>>>
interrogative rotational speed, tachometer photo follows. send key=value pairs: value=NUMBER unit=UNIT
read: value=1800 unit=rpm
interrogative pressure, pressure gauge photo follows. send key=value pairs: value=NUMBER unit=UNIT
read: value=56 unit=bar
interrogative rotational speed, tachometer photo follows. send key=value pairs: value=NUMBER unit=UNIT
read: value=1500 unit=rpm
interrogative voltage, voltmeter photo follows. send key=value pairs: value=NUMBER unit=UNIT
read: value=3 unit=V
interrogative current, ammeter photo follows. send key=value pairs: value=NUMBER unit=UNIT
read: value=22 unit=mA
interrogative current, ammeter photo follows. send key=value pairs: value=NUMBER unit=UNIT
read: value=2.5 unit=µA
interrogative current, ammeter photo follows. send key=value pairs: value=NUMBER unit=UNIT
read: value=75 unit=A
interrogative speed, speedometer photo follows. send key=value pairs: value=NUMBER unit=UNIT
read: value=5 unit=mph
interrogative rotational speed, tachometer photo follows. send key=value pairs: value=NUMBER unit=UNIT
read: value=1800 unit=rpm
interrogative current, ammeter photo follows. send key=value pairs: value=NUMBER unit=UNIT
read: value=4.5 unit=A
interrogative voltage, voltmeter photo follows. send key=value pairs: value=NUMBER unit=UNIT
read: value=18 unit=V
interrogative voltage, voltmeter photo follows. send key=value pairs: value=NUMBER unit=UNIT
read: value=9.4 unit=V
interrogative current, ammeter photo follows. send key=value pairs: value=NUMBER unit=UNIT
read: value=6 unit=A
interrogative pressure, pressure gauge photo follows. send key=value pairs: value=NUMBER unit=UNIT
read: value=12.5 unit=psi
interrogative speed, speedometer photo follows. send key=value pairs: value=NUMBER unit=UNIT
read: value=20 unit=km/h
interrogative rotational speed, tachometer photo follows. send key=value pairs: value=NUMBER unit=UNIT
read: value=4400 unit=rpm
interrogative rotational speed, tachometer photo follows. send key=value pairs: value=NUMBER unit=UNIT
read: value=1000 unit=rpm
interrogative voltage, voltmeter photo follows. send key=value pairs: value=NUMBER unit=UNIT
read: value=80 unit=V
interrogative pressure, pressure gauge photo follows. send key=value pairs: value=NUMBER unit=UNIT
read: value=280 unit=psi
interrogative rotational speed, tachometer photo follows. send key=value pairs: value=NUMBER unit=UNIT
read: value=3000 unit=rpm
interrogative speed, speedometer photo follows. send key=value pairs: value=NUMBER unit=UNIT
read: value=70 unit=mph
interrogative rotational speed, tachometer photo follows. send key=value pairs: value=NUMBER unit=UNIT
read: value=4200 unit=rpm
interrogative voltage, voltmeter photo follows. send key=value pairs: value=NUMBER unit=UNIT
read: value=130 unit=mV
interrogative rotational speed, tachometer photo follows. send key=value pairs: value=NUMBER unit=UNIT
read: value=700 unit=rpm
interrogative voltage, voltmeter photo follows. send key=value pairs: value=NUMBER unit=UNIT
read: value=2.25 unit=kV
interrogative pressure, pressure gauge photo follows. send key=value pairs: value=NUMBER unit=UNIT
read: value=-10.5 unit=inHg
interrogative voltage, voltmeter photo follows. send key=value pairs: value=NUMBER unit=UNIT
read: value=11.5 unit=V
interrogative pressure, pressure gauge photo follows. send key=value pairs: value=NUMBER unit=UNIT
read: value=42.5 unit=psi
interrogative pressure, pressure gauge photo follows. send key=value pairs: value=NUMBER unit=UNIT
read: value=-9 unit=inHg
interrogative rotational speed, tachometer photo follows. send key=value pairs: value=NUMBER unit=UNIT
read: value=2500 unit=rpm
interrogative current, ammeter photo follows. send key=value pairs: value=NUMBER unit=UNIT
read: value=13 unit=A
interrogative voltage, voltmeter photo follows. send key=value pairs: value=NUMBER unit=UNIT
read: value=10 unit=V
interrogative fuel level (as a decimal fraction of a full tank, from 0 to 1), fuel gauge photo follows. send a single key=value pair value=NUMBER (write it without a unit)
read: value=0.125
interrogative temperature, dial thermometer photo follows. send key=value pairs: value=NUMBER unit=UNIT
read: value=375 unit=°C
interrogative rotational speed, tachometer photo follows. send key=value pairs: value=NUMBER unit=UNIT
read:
<<<
* **EXERCISE BRIEF**
Please recast the items above as a JSON list of strings, one string per line, with blank lines left out.

* **ANSWER TO THIS EXERCISE**
[
  "interrogative rotational speed, tachometer photo follows. send key=value pairs: value=NUMBER unit=UNIT",
  "read: value=1800 unit=rpm",
  "interrogative pressure, pressure gauge photo follows. send key=value pairs: value=NUMBER unit=UNIT",
  "read: value=56 unit=bar",
  "interrogative rotational speed, tachometer photo follows. send key=value pairs: value=NUMBER unit=UNIT",
  "read: value=1500 unit=rpm",
  "interrogative voltage, voltmeter photo follows. send key=value pairs: value=NUMBER unit=UNIT",
  "read: value=3 unit=V",
  "interrogative current, ammeter photo follows. send key=value pairs: value=NUMBER unit=UNIT",
  "read: value=22 unit=mA",
  "interrogative current, ammeter photo follows. send key=value pairs: value=NUMBER unit=UNIT",
  "read: value=2.5 unit=µA",
  "interrogative current, ammeter photo follows. send key=value pairs: value=NUMBER unit=UNIT",
  "read: value=75 unit=A",
  "interrogative speed, speedometer photo follows. send key=value pairs: value=NUMBER unit=UNIT",
  "read: value=5 unit=mph",
  "interrogative rotational speed, tachometer photo follows. send key=value pairs: value=NUMBER unit=UNIT",
  "read: value=1800 unit=rpm",
  "interrogative current, ammeter photo follows. send key=value pairs: value=NUMBER unit=UNIT",
  "read: value=4.5 unit=A",
  "interrogative voltage, voltmeter photo follows. send key=value pairs: value=NUMBER unit=UNIT",
  "read: value=18 unit=V",
  "interrogative voltage, voltmeter photo follows. send key=value pairs: value=NUMBER unit=UNIT",
  "read: value=9.4 unit=V",
  "interrogative current, ammeter photo follows. send key=value pairs: value=NUMBER unit=UNIT",
  "read: value=6 unit=A",
  "interrogative pressure, pressure gauge photo follows. send key=value pairs: value=NUMBER unit=UNIT",
  "read: value=12.5 unit=psi",
  "interrogative speed, speedometer photo follows. send key=value pairs: value=NUMBER unit=UNIT",
  "read: value=20 unit=km/h",
  "interrogative rotational speed, tachometer photo follows. send key=value pairs: value=NUMBER unit=UNIT",
  "read: value=4400 unit=rpm",
  "interrogative rotational speed, tachometer photo follows. send key=value pairs: value=NUMBER unit=UNIT",
  "read: value=1000 unit=rpm",
  "interrogative voltage, voltmeter photo follows. send key=value pairs: value=NUMBER unit=UNIT",
  "read: value=80 unit=V",
  "interrogative pressure, pressure gauge photo follows. send key=value pairs: value=NUMBER unit=UNIT",
  "read: value=280 unit=psi",
  "interrogative rotational speed, tachometer photo follows. send key=value pairs: value=NUMBER unit=UNIT",
  "read: value=3000 unit=rpm",
  "interrogative speed, speedometer photo follows. send key=value pairs: value=NUMBER unit=UNIT",
  "read: value=70 unit=mph",
  "interrogative rotational speed, tachometer photo follows. send key=value pairs: value=NUMBER unit=UNIT",
  "read: value=4200 unit=rpm",
  "interrogative voltage, voltmeter photo follows. send key=value pairs: value=NUMBER unit=UNIT",
  "read: value=130 unit=mV",
  "interrogative rotational speed, tachometer photo follows. send key=value pairs: value=NUMBER unit=UNIT",
  "read: value=700 unit=rpm",
  "interrogative voltage, voltmeter photo follows. send key=value pairs: value=NUMBER unit=UNIT",
  "read: value=2.25 unit=kV",
  "interrogative pressure, pressure gauge photo follows. send key=value pairs: value=NUMBER unit=UNIT",
  "read: value=-10.5 unit=inHg",
  "interrogative voltage, voltmeter photo follows. send key=value pairs: value=NUMBER unit=UNIT",
  "read: value=11.5 unit=V",
  "interrogative pressure, pressure gauge photo follows. send key=value pairs: value=NUMBER unit=UNIT",
  "read: value=42.5 unit=psi",
  "interrogative pressure, pressure gauge photo follows. send key=value pairs: value=NUMBER unit=UNIT",
  "read: value=-9 unit=inHg",
  "interrogative rotational speed, tachometer photo follows. send key=value pairs: value=NUMBER unit=UNIT",
  "read: value=2500 unit=rpm",
  "interrogative current, ammeter photo follows. send key=value pairs: value=NUMBER unit=UNIT",
  "read: value=13 unit=A",
  "interrogative voltage, voltmeter photo follows. send key=value pairs: value=NUMBER unit=UNIT",
  "read: value=10 unit=V",
  "interrogative fuel level (as a decimal fraction of a full tank, from 0 to 1), fuel gauge photo follows. send a single key=value pair value=NUMBER (write it without a unit)",
  "read: value=0.125",
  "interrogative temperature, dial thermometer photo follows. send key=value pairs: value=NUMBER unit=UNIT",
  "read: value=375 unit=°C",
  "interrogative rotational speed, tachometer photo follows. send key=value pairs: value=NUMBER unit=UNIT",
  "read:"
]